:: Work item ::
Give the total of lines holding the word "between" in the records below, and nothing else.

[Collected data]

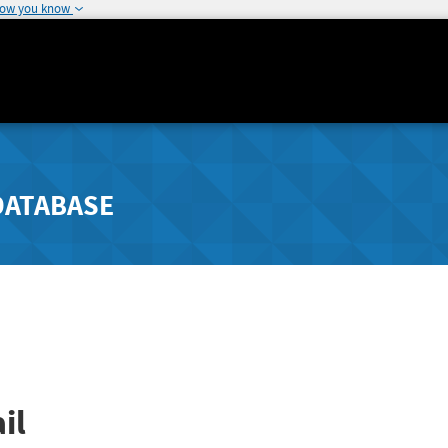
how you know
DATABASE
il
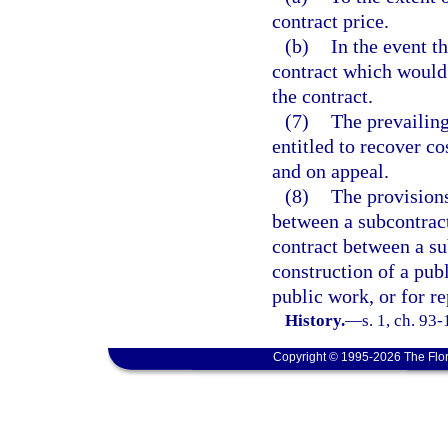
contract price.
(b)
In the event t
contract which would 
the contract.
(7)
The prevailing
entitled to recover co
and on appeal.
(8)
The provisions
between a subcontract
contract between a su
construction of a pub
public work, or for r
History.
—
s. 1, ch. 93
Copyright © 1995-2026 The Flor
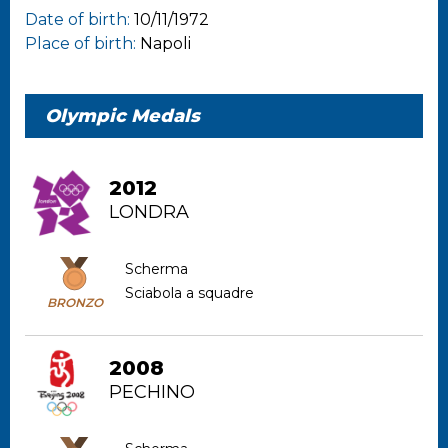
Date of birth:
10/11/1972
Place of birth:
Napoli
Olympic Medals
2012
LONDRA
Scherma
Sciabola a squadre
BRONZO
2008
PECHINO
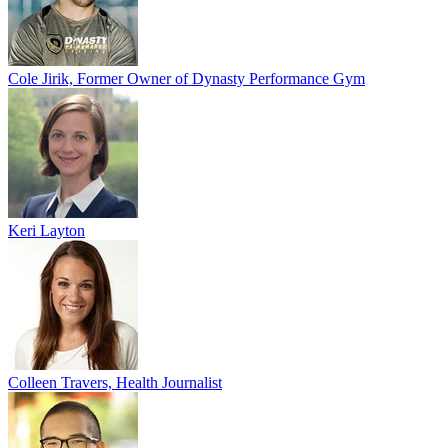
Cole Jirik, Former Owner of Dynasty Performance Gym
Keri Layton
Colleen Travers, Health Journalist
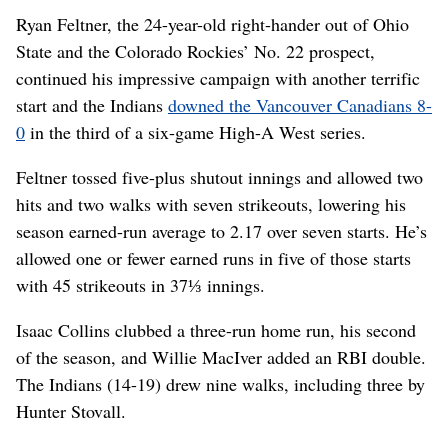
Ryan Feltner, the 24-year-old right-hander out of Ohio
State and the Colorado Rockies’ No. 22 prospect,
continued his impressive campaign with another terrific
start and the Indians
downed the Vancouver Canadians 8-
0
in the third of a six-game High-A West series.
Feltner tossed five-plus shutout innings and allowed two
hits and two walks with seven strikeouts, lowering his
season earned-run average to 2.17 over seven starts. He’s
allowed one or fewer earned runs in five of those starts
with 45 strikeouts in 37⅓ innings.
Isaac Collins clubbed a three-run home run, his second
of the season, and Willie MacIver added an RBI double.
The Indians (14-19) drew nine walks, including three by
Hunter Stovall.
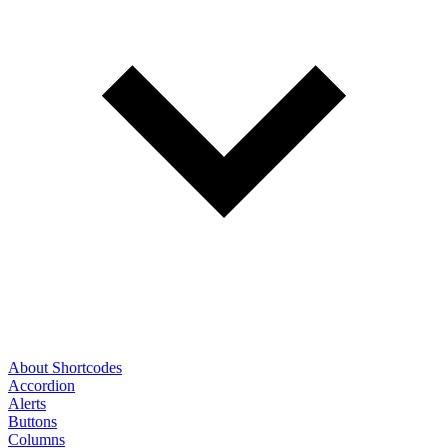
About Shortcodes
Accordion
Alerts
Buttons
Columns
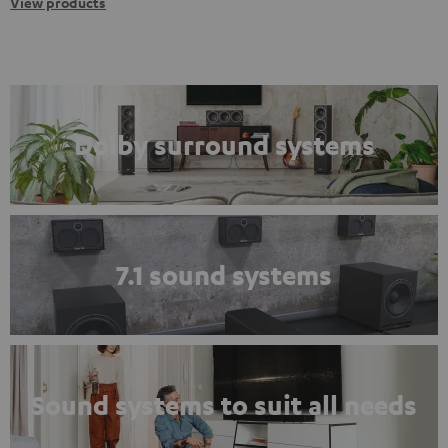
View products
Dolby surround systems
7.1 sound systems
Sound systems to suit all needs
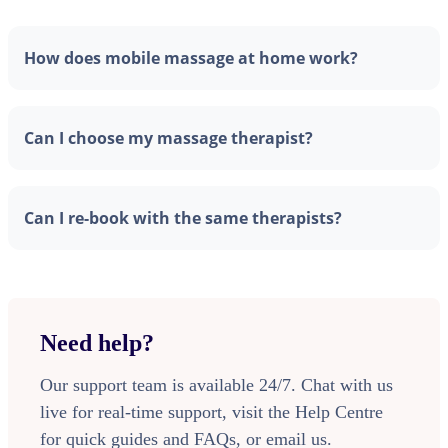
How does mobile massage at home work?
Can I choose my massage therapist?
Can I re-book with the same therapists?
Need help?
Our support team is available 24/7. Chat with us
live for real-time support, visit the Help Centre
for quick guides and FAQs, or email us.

:: Solved problem ::
2